> _Problem requirements_:
Format every line of the records below as a single numbered list, leaving out blank lines.
— Start —
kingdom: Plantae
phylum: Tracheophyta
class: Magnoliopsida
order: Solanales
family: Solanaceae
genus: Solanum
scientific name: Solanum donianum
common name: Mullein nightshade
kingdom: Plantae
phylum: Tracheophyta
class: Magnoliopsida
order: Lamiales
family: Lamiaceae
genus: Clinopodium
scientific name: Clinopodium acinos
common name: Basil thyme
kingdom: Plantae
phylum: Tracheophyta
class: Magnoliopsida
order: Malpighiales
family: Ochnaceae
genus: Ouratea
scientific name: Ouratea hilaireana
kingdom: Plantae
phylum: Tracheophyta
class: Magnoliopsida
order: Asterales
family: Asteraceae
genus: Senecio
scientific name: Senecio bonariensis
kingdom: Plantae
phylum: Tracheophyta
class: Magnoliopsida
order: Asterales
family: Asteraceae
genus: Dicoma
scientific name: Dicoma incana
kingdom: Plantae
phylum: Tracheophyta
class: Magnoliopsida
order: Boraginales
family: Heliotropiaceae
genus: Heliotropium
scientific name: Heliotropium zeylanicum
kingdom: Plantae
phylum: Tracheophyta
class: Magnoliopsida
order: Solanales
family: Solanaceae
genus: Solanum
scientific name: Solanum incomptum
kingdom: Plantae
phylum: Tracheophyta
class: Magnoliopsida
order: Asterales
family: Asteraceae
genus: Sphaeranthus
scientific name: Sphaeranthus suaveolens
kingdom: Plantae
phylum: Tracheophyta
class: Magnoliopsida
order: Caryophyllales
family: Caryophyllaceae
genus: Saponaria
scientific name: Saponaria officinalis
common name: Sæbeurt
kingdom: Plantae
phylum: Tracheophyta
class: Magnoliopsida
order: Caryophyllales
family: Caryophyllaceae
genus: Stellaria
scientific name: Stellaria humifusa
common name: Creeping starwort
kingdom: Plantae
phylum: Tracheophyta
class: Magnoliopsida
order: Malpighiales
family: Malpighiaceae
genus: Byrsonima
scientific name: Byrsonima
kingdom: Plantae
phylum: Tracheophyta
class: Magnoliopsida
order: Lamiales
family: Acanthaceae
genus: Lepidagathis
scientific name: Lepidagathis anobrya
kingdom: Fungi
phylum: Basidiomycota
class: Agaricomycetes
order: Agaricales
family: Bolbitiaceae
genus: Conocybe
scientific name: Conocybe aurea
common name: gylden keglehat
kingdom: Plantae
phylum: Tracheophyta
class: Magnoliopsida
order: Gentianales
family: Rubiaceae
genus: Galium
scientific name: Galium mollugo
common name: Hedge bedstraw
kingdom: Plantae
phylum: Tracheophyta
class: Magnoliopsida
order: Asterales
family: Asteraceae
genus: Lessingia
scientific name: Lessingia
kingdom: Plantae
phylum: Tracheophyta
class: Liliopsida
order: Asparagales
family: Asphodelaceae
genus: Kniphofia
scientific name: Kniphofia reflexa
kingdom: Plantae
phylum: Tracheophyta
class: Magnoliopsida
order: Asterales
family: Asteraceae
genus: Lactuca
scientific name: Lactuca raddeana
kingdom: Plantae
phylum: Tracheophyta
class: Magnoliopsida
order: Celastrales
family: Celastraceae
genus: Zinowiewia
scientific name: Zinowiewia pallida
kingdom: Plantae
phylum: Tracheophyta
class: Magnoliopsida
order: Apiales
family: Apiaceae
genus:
— End —
> _Answer to the problem_:
1. kingdom: Plantae
2. phylum: Tracheophyta
3. class: Magnoliopsida
4. order: Solanales
5. family: Solanaceae
6. genus: Solanum
7. scientific name: Solanum donianum
8. common name: Mullein nightshade
9. kingdom: Plantae
10. phylum: Tracheophyta
11. class: Magnoliopsida
12. order: Lamiales
13. family: Lamiaceae
14. genus: Clinopodium
15. scientific name: Clinopodium acinos
16. common name: Basil thyme
17. kingdom: Plantae
18. phylum: Tracheophyta
19. class: Magnoliopsida
20. order: Malpighiales
21. family: Ochnaceae
22. genus: Ouratea
23. scientific name: Ouratea hilaireana
24. kingdom: Plantae
25. phylum: Tracheophyta
26. class: Magnoliopsida
27. order: Asterales
28. family: Asteraceae
29. genus: Senecio
30. scientific name: Senecio bonariensis
31. kingdom: Plantae
32. phylum: Tracheophyta
33. class: Magnoliopsida
34. order: Asterales
35. family: Asteraceae
36. genus: Dicoma
37. scientific name: Dicoma incana
38. kingdom: Plantae
39. phylum: Tracheophyta
40. class: Magnoliopsida
41. order: Boraginales
42. family: Heliotropiaceae
43. genus: Heliotropium
44. scientific name: Heliotropium zeylanicum
45. kingdom: Plantae
46. phylum: Tracheophyta
47. class: Magnoliopsida
48. order: Solanales
49. family: Solanaceae
50. genus: Solanum
51. scientific name: Solanum incomptum
52. kingdom: Plantae
53. phylum: Tracheophyta
54. class: Magnoliopsida
55. order: Asterales
56. family: Asteraceae
57. genus: Sphaeranthus
58. scientific name: Sphaeranthus suaveolens
59. kingdom: Plantae
60. phylum: Tracheophyta
61. class: Magnoliopsida
62. order: Caryophyllales
63. family: Caryophyllaceae
64. genus: Saponaria
65. scientific name: Saponaria officinalis
66. common name: Sæbeurt
67. kingdom: Plantae
68. phylum: Tracheophyta
69. class: Magnoliopsida
70. order: Caryophyllales
71. family: Caryophyllaceae
72. genus: Stellaria
73. scientific name: Stellaria humifusa
74. common name: Creeping starwort
75. kingdom: Plantae
76. phylum: Tracheophyta
77. class: Magnoliopsida
78. order: Malpighiales
79. family: Malpighiaceae
80. genus: Byrsonima
81. scientific name: Byrsonima
82. kingdom: Plantae
83. phylum: Tracheophyta
84. class: Magnoliopsida
85. order: Lamiales
86. family: Acanthaceae
87. genus: Lepidagathis
88. scientific name: Lepidagathis anobrya
89. kingdom: Fungi
90. phylum: Basidiomycota
91. class: Agaricomycetes
92. order: Agaricales
93. family: Bolbitiaceae
94. genus: Conocybe
95. scientific name: Conocybe aurea
96. common name: gylden keglehat
97. kingdom: Plantae
98. phylum: Tracheophyta
99. class: Magnoliopsida
100. order: Gentianales
101. family: Rubiaceae
102. genus: Galium
103. scientific name: Galium mollugo
104. common name: Hedge bedstraw
105. kingdom: Plantae
106. phylum: Tracheophyta
107. class: Magnoliopsida
108. order: Asterales
109. family: Asteraceae
110. genus: Lessingia
111. scientific name: Lessingia
112. kingdom: Plantae
113. phylum: Tracheophyta
114. class: Liliopsida
115. order: Asparagales
116. family: Asphodelaceae
117. genus: Kniphofia
118. scientific name: Kniphofia reflexa
119. kingdom: Plantae
120. phylum: Tracheophyta
121. class: Magnoliopsida
122. order: Asterales
123. family: Asteraceae
124. genus: Lactuca
125. scientific name: Lactuca raddeana
126. kingdom: Plantae
127. phylum: Tracheophyta
128. class: Magnoliopsida
129. order: Celastrales
130. family: Celastraceae
131. genus: Zinowiewia
132. scientific name: Zinowiewia pallida
133. kingdom: Plantae
134. phylum: Tracheophyta
135. class: Magnoliopsida
136. order: Apiales
137. family: Apiaceae
138. genus:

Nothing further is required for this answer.